A friend alerted me recently to the suicide death of a popular mega-church pastor named Thomas Young (see also this blog and a bio here). While we cannot know all that went on in the final moments of this man’s life, there are disturbing statements being made to try and make sense of it.

This man was a Mark Driscoll success story, a bad boy turned preacher and church planter. Yet he chose to abruptly end his life after a fight with his wife. Which raises the question: can a saved person, especially a preacher, be saved and commit suicide? When we read the guy’s conversion story it all seems obvious because of the drastic change in his life. But consider a very similar story here, where the turn-around is attributed to “Alcoholics Anonymous, meditation and looking to a higher power”.

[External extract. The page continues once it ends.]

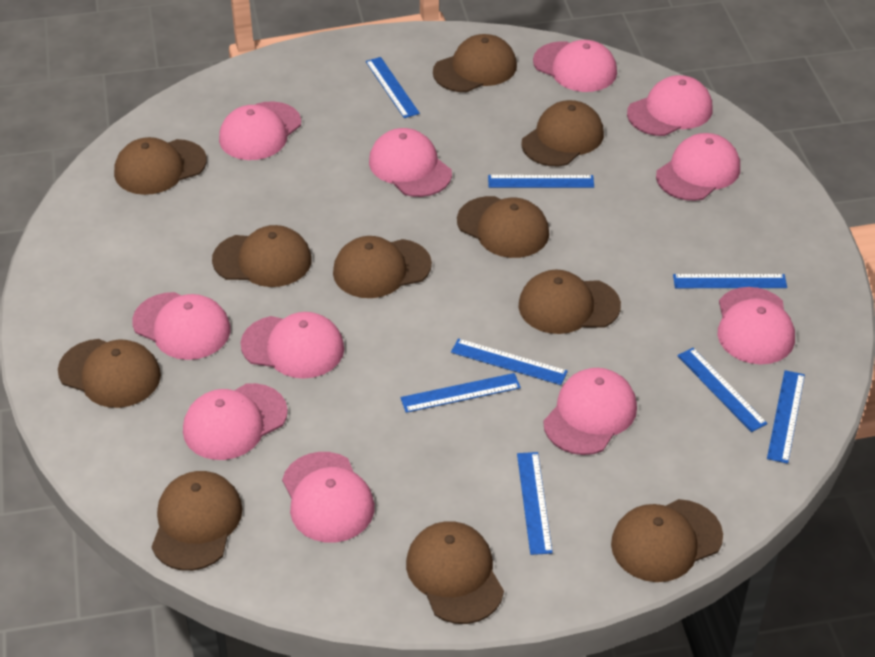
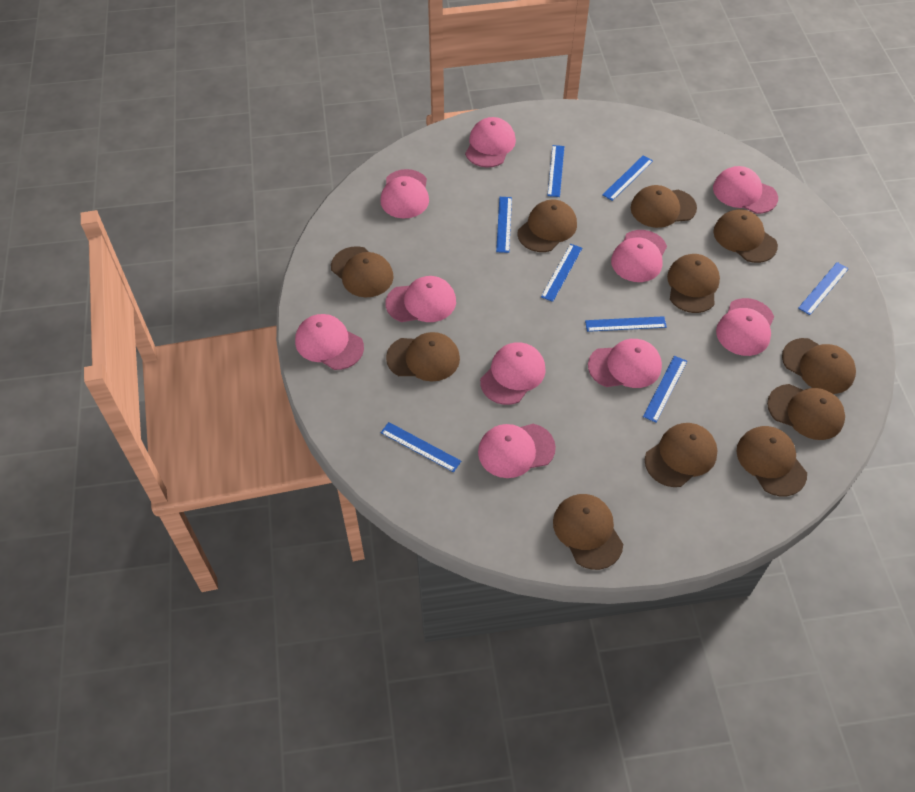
pink cap: 11 -> 10

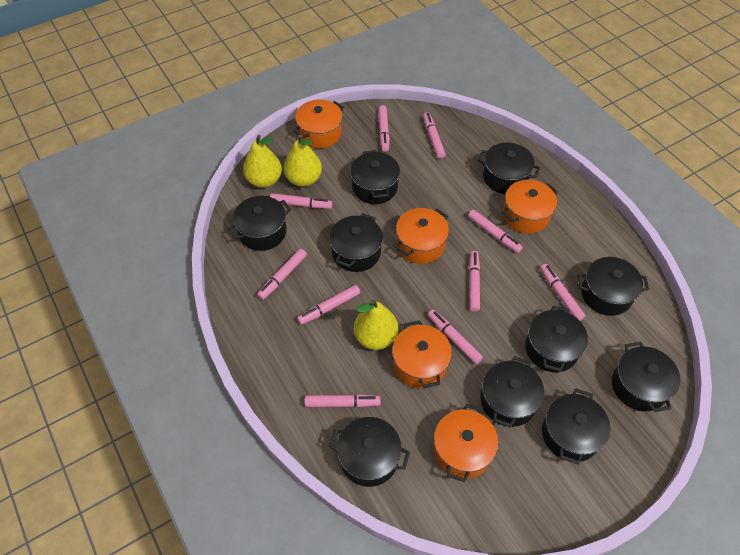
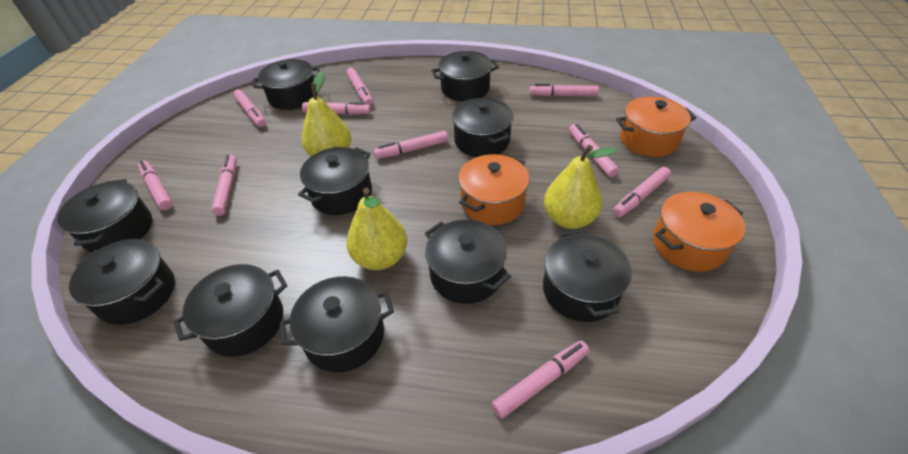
orange pot: 5 -> 3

While some would call the other guy’s story a salvation experience, scripture does not support this at all. God is not a vague “higher power” and salvation is only through Jesus. So we have here two very similar lives and “conversions”, but the one that clearly wasn’t saved is not the one who took his own life.

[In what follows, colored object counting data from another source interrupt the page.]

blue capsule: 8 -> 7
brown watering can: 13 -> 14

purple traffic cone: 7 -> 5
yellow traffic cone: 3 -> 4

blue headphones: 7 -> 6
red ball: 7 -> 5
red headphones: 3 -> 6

And that brings me to the disturbing statements. He was not “called to go home to be with his heavenly father”; he “called” himself. He did not “make a bad choice” as if he had been trying to decide which suit to wear; he chose to punish his family and God for things that weren’t going his way. And if “the father of lies deceived him”, then God lied when He promised to keep us from falling and to prevent us from suffering anything that we could not bear (Mt. 6:13, John 17:15, 2 Thes. 3:3, 1 Cor. 10:13, 1 Peter 1:5, 1 John 5:18, Jude 1:24). It also absolves the man of any accountability to say “the devil made him do it”. And don’t these people always say that Eve and all women are the deceivable ones? If a man like this can be so deceived, then who was he “covering”?

Again, we cannot know whether there might have been some chemical imbalance or anything, and God is still the ultimate Judge of souls. But if we can only explain the suicide of an apparent believer by denying scriptural promises, then we don’t have any grasp of the great salvation we preach. And since unbelievers can mimic the same changed lives, and sometimes greater peace and self-control, then we have all the more reason to carefully consider what it is that saves and how we can recognize a fellow believer.

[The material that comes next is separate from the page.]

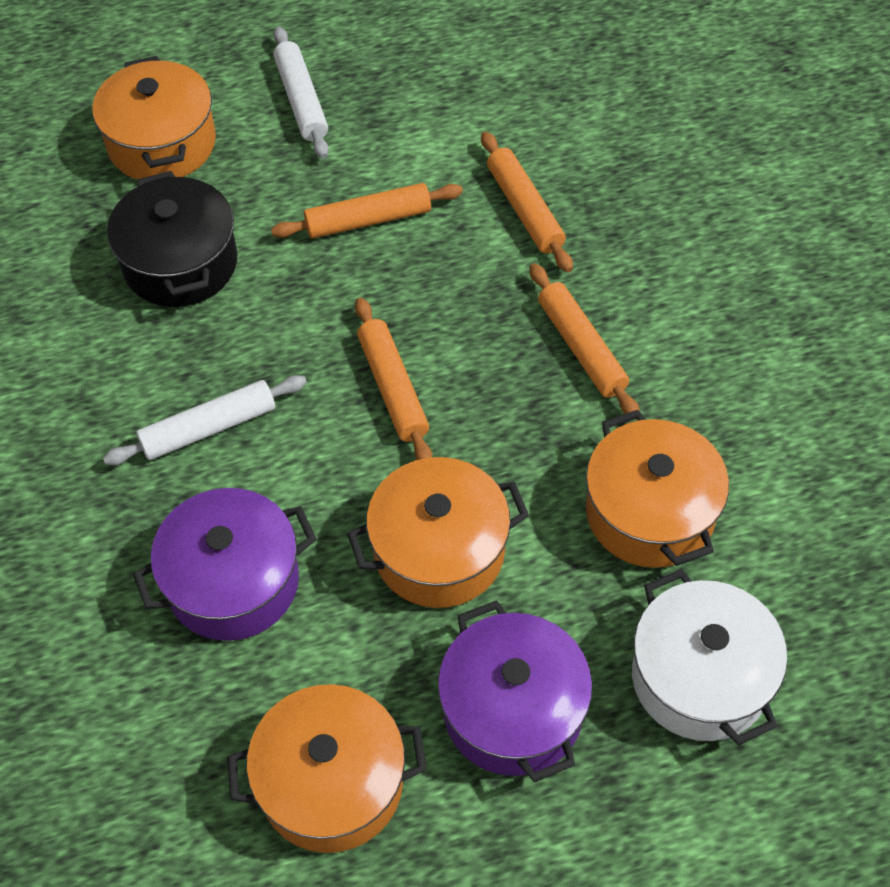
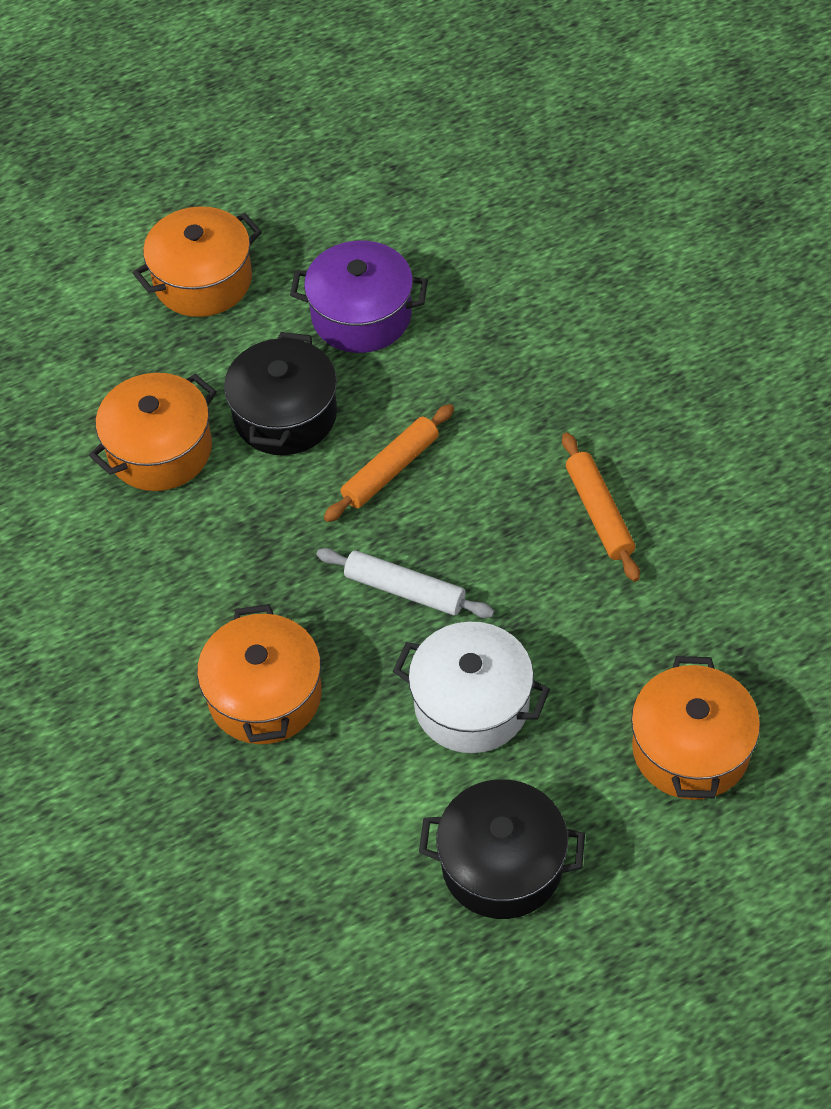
black pot: 1 -> 2
orange rolling pin: 4 -> 2
purple pot: 2 -> 1
white rolling pin: 2 -> 1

This incident highlights the vital need to sharply define the gospel. Spirit and Truth must walk together, and above all, no Christian leader should ever be unaccountable to others who are not in his or her “inner group”. There are always signs and red flags preceding a “choice” of this magnitude, and somebody somewhere along the line was not facing them or wasn’t allowed to speak of them. And we must wonder why this church planter, this life so changed, this preacher of righteousness, was in possession of a loaded gun during a fight with his wife.

When things don’t add up, we are most unloving if we turn a blind eye or try to cover it up so nobody ever learns a lesson. Keeping quiet is never the answer.